The Stuart car, designed from the ground up as an electric, is square and boxy, 64 inches wide and 56 inches high, intended to carry two adults, two children, and still have some cargo space. Since it is not stressed for gasoline-engine power, it is lighter in weight than the Henney.
The appearance of two makes does not necessarily presage a renaissance of the electric automobile. The characteristics that made the old-time electrics attractive — ease of control, no dangerous and difficult hand cranking — are available today in internal-combustion cars. However, the increasing cost of gasoline, the availability of new types of batteries, and the worsening smog problem have fostered much interest in the electric since the end of World War II. The old lead-acid storage battery is still the world’s standard, but only the high price consequent on limited production bars the wider use of more sophisticated units — silver-zinc and nickel-cadmium, for example — which may be more efficient, lighter, and longer-lived. Even a good lead-acid battery will accept 2000 charge-discharge cycles. Electric delivery trucks have run 100,000 miles on one set of batteries.

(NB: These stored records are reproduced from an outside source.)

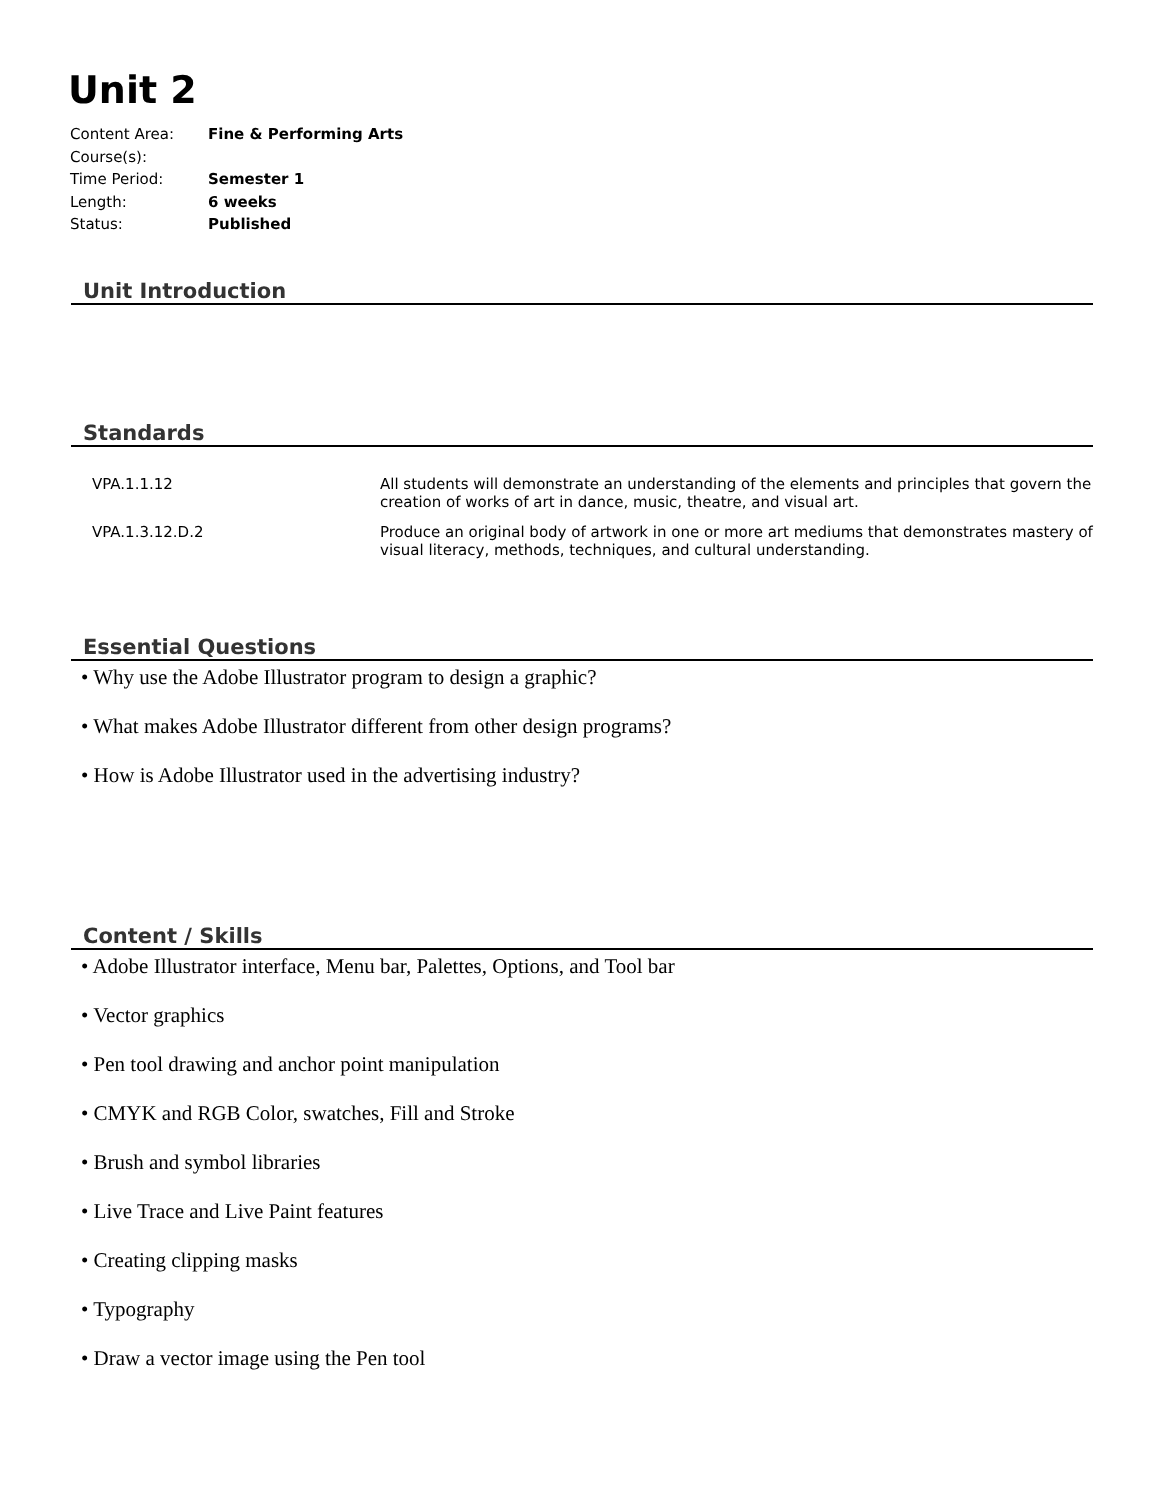Unit 2
| Content Area: | Fine & Performing Arts |
| Course(s): | |
| Time Period: | Semester 1 |
| Length: | 6 weeks |
| Status: | Published |
Unit Introduction
Standards
| VPA.1.1.12 | All students will demonstrate an understanding of the elements and principles that govern the creation of works of art in dance, music, theatre, and visual art. |
| VPA.1.3.12.D.2 | Produce an original body of artwork in one or more art mediums that demonstrates mastery of visual literacy, methods, techniques, and cultural understanding. |
Essential Questions
• Why use the Adobe Illustrator program to design a graphic?
• What makes Adobe Illustrator different from other design programs?
• How is Adobe Illustrator used in the advertising industry?
Content / Skills
• Adobe Illustrator interface, Menu bar, Palettes, Options, and Tool bar
• Vector graphics
• Pen tool drawing and anchor point manipulation
• CMYK and RGB Color, swatches, Fill and Stroke
• Brush and symbol libraries
• Live Trace and Live Paint features
• Creating clipping masks
• Typography
• Draw a vector image using the Pen tool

Electric vehicles have been run on current produced by the socalled solar cells, silicon converters that use sunlight as a primary power source. Alas, at present they use eight to ten hours of sunlight to provide one hour’s running.
It is probable that the electric car, if it does reappear in force, will be driven by the fuel cell, a remarkable new power source invented in England by F. T. Bacon, a descendant of Francis Bacon. This is the problem Bacon set himself: To invent a battery which will produce electricity in the regular way, by chemical reaction, without the necessity of the charge-recharge cycle, but with a continuous supply of the necessary chemicals. The idea was not new. Attempts had been made on it in the nineteenth century. Bacon found a solution. By combining hydrogen and oxygen with a catalyst of nickel, he produced fifteen times as much electricity per pound of weight as the best lead-acid battery. AllisChalmers of Milwaukee has made a tractor which runs on fuel cells which are fed hydrogen and propane. Oxygen, air, alcohol, or gasoline can be used as well. Whatever is used as fuel is combined with oxygen by the action of a catalyst, releasing energy in the form of electrons, which are pushed out of the cell as electricity. Fuel cells produce great power in proportion to their weight; they operate in silence; and their exhaust is harmless. Attractive as they appear at the moment, they are in an early stage of development, and improvement can be expected. An electric automobile with a range of 350 to 500 miles and a speed of 55 to 70 miles per hour would be irresistibly attractive. The fuel cell may bring it to us.